* Given passage
------------------------------------------------
# 10g Tetra LED Hood



## brooksie321 (Jul 19, 2014)

I have that tank. Used those leds for a couple months, grew a crypt and java moss. If you're wanting better growth, or any growth really you'll want to upgrade


----------



## perlguy (Mar 26, 2014)

brooksie321 said:


> I have that tank. Used those leds for a couple months, grew a crypt and java moss. If you're wanting better growth, or any growth really you'll want to upgrade


Thanks for the reply! Did you upgrade yours? I'll definitely want a good growth in this tank.


----------



## brooksie321 (Jul 19, 2014)

Yes, I have it set up as a low tech, heavily planted apisto tank. I gutted my old t8 hood and fit 2 13 watt cfls in there. If you want leds? Consider a current satellite plus with a glass versa top.


----------



## perlguy (Mar 26, 2014)

I'm looking for either a cheap LED setup or the CFL route.

My 20g Walstad tank has two 13W CFLs, so I'm actually inclining towards that for the 10g now. Do you recommend any particular hood with two CFL for my 10g?


----------



## Zuzu (Sep 1, 2014)

I am considering a Deep Blue Solarflare LED. Product link in this thread: http://www.plantedtank.net/forums/showthread.php?t=728897


----------



## perlguy (Mar 26, 2014)

Zuzu, that looks like a good deal. Thanks.


----------



## brooksie321 (Jul 19, 2014)

They sell those at my lfs for........ $150....geez guys get with the times. I'd reccomend the sat plus for a couple extra bucks, customizable and dimmable too.


----------



## perlguy (Mar 26, 2014)

brooksie321, the lowest price I see online for the current satellite plus is $79 plus shipping and the the glass versatop is about $17. That's beyond my budget. I was looking at around $50 for the whole thing. Thanks.


----------



## hestersu (Sep 21, 2014)

I have the USA current Satellite (not the plus version) on my 10g with the Versa top and the Dual Ramp timer. It's great. The plus model doesn't work with the dual ramp according to the USA Current website. Check Amazon. You might be able to catch a good deal that is within your budget.


----------



## perlguy (Mar 26, 2014)
------------------------------------------------
* Given instruction 1
Shorten the paragraph in the thread above that begins "I have the USA current Satellite" into a bulleted list that keeps its main facts.
* Given instruction 2
In the thread above, what is the lowest online price perlguy reports finding for the Current Satellite Plus?
* Given instruction 3
Reproduce the thread above word for word between "I have the USA" and "within your budget.", inclusive.

* Information shown
------------------------------------------------
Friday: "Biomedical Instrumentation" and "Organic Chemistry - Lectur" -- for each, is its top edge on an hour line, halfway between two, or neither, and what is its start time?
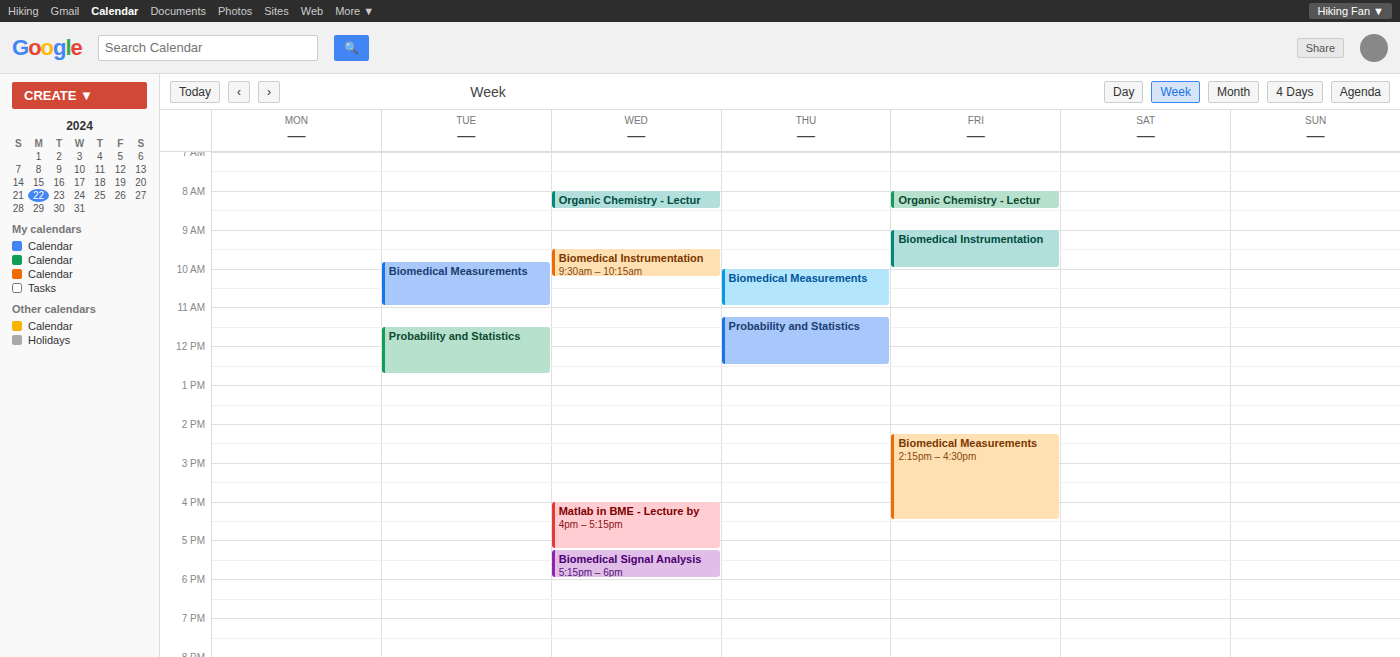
------------------------------------------------
* Correct output 1
- Uses the Current USA Satellite (not the Plus version) on a 10g tank with the Versa top and the Dual Ramp timer, and finds it great.
- According to the Current USA website, the Plus model doesn't work with the Dual Ramp timer.
- Suggests checking Amazon for a good deal that may fit the budget.

* Correct output 2
$79 plus shipping.

* Correct output 3
I have the USA current Satellite (not the plus version) on my 10g with the Versa top and the Dual Ramp timer. It's great. The plus model doesn't work with the dual ramp according to the USA Current website. Check Amazon. You might be able to catch a good deal that is within your budget.